In a paper originally published last October and accepted to the International Conference on Learning Representations (ICLR) 2020, researchers affiliated with Google and the University College London propose an AI model that enables control of speech characteristics like pitch, emotion, and speaking rate with as little as 30 minutes of data.
The work has obvious commercial implications. Brand voices such as Progressive’s Flo (played by comedian Stephanie Courtney) are often pulled in for pick-ups — sessions to address mistakes, changes, or additions in voiceover scripts — long after a recording finishes. AI-assisted voice correction could eliminate the need for these, saving time and money on the part of the actors’ employers.
A previous study investigated the use of so-called style tokens (which represented different categories of emotion) to control speech affect. The method achieved good results with only 5% of labeled data, but it couldn’t handle speech samples with varying prosody (i.e., intonation, tone, stress, and rhythm) and fixed emotion. The work from Google and the University of College London addresses this limitation.

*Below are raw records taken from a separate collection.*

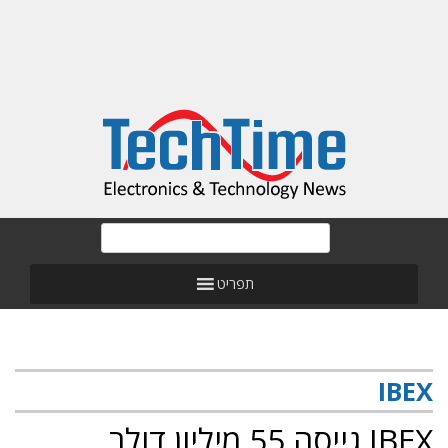
תפריט
IBEX
IBEX גייסה 55 מיליון דולר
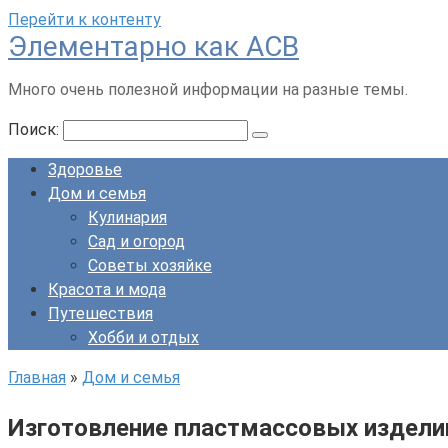
Перейти к контенту
Элементарно как ACB
Много очень полезной информации на разные темы.
Поиск:
Здоровье
Дом и семья
Кулинария
Сад и огород
Советы хозяйке
Красота и мода
Путешествия
Хобби и отдых
Главная
»
Дом и семья
Изготовление пластмассовых издели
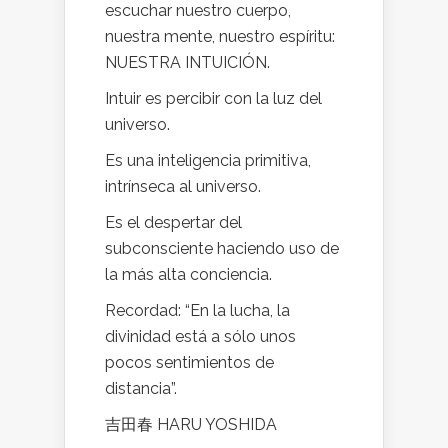
escuchar nuestro cuerpo,
nuestra mente, nuestro espíritu:
NUESTRA INTUICIÓN.
Intuir es percibir con la luz del
universo.
Es una inteligencia primitiva,
intrínseca al universo.
Es el despertar del
subconsciente haciendo uso de
la más alta conciencia.
Recordad: “En la lucha, la
divinidad está a sólo unos
pocos sentimientos de
distancia”.
吉田春 HARU YOSHIDA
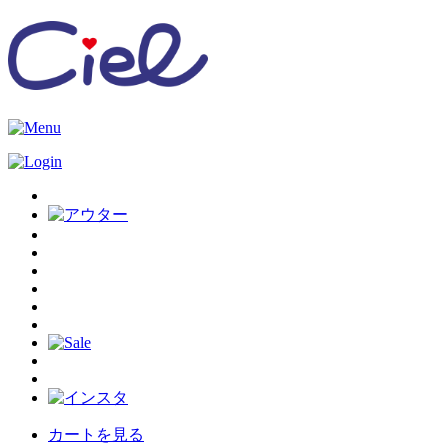
カートを見る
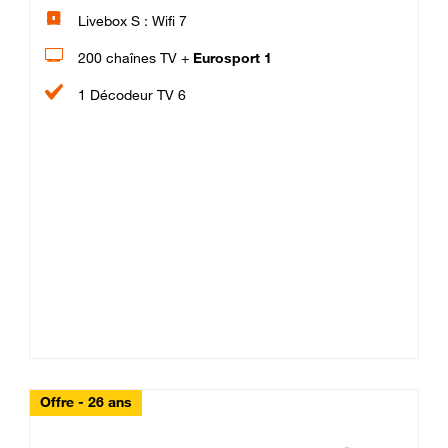
Livebox S : Wifi 7
200 chaînes TV +
Eurosport 1
1 Décodeur TV 6
Offre - 26 ans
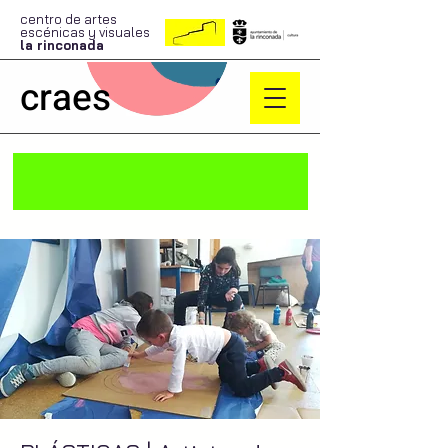
centro de artes
escénicas y visuales
la rinconada
craes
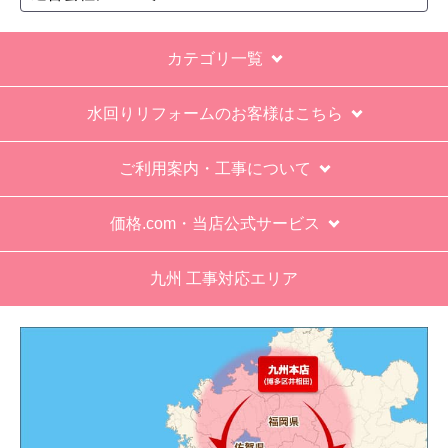
カテゴリ一覧
水回りリフォームのお客様はこちら
ご利用案内・工事について
価格.com・当店公式サービス
九州 工事対応エリア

The researchers trained the system for 300,000 steps across 32 of Google’s custom-designed tensor processing units (TPUs), a scale of compute exceeding that used in previous work. They report that using 30 minutes of labeled data allowed for a “significant degree” of control over speech rate, valence, and arousal, and that affect accuracy didn’t degrade noticeably with at least 10% of labeled data. The researchers said that just 3 minutes of data allowed for control of speech rate and extrapolation outside data seen during training — a result the researchers claim beat out state-of-the-art baselines.
The researchers’ system taps a trained generative model that can synthesize acoustic features from text. Similar to Google’s Tacotron 2, a text-to-speech (TTS) system that generates natural-sounding speech from raw transcripts, the new system can produce visual representations of frequencies called spectrograms by training a second model such as DeepMind’s WaveNet to act as a vocoder, a voice codec that analyzes and synthesizes voice data. (This system uses WaveRNN.)

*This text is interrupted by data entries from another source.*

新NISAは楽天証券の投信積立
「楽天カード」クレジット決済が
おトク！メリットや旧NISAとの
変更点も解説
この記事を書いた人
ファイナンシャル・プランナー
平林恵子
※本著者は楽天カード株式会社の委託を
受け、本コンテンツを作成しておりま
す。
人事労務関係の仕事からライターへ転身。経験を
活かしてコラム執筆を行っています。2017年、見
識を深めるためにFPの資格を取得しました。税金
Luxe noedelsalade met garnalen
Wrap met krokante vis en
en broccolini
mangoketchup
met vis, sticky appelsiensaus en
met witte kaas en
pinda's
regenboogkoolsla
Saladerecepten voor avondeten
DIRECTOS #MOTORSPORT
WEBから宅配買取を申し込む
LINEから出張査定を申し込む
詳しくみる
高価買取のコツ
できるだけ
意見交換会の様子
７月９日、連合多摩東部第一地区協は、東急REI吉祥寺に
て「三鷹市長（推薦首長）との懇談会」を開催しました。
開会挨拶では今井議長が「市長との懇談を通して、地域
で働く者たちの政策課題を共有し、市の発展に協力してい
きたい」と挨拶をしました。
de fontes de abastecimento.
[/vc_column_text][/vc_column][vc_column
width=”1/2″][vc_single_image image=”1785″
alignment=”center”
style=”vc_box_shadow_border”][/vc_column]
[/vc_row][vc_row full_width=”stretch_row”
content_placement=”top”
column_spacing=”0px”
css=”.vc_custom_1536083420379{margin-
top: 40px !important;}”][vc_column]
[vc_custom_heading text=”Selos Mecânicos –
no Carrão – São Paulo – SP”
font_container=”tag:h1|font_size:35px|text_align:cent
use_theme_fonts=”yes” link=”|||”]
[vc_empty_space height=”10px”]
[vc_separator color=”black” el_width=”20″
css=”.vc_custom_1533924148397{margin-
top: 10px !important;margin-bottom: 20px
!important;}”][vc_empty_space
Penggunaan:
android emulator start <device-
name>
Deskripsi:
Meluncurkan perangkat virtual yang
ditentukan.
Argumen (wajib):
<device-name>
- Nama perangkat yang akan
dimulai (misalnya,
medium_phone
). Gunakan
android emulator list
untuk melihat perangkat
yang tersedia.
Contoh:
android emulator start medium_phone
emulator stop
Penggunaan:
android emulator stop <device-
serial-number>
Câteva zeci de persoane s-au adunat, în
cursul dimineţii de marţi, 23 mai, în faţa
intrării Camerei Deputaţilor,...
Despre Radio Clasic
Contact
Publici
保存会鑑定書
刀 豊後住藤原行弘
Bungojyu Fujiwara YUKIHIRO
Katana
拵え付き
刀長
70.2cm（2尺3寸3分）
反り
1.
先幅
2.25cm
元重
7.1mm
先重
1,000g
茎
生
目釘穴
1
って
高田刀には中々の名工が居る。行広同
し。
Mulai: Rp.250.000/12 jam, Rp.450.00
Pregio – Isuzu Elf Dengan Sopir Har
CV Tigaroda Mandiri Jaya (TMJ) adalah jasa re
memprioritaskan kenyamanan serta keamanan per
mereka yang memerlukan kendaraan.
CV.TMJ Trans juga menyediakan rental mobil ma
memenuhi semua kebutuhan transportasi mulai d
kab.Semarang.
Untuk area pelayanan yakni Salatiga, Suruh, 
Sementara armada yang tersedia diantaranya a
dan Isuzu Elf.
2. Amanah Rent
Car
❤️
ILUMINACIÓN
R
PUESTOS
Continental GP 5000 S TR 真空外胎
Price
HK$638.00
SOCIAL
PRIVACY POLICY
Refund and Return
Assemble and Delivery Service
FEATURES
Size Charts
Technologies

An annotated data set comprising 72,405 roughly 5-second recordings from 40 English speakers, amounting to 45 hours of audio, was used to train the system. The speakers, all of whom were trained voice actors, were prompted to read text snippets with varying levels of valence (emotions like sadness or happiness) and arousal (excitement or energy). From these sessions, the researchers obtained six possible affective states, which they modeled and use as labels along with labels for speaking rate (here defined as the number of syllables per second in each utterance).

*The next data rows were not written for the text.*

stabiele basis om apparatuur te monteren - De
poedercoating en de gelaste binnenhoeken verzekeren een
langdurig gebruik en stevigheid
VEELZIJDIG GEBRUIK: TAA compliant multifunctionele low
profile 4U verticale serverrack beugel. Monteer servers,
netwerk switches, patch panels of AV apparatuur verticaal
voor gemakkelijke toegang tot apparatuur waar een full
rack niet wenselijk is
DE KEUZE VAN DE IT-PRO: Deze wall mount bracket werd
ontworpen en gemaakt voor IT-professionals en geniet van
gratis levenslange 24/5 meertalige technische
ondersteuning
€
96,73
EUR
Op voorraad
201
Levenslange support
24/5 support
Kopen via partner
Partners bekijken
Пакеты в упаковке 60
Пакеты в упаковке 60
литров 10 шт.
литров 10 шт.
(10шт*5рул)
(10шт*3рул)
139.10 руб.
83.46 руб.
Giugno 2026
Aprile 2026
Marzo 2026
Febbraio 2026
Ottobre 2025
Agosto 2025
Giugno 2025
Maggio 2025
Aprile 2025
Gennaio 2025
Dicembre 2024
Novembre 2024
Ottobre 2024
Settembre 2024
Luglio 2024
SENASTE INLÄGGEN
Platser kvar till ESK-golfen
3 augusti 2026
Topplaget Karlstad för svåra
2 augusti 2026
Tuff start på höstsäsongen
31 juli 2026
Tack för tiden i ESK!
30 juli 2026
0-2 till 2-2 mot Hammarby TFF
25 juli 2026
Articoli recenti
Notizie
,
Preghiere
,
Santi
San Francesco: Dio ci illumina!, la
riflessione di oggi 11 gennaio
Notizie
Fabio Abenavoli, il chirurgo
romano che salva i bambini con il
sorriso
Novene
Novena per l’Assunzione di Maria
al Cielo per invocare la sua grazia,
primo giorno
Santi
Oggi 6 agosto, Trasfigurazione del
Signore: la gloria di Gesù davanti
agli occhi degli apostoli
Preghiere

Here’s one of the voices the system modified (which sounds not unlike the default Google Assistant voice, interestingly) to have high arousal and an “angry” valence:
And here’s that same voice with high arousal and a “happy” valence:
And low arousal and sad valence:
The study’s coauthors acknowledge that the work might raise ethical concerns because it could be misused for misinformation or to commit fraud. Indeed, deepfakes — media that takes a person in an existing image, audio recording, or video and replaces them with someone else’s likeness using AI — are multiplying quickly, and have already been used to defraud a major energy producer. In tandem with tools like Resemble, Baidu’s Deep Voice, and Lyrebird, which need only seconds to minutes of audio samples to clone someone’s voice, it’s not difficult to imagine how this new system might add fuel to the fire.
But the coauthors also assert that in this case, since the focus of this work is on improved prosody with potential benefits to human-computer interfaces, the benefits likely outweigh the risks. “We … urge the research community to take seriously the potential for misuse both of this work and broader advances in TTS,” they wrote.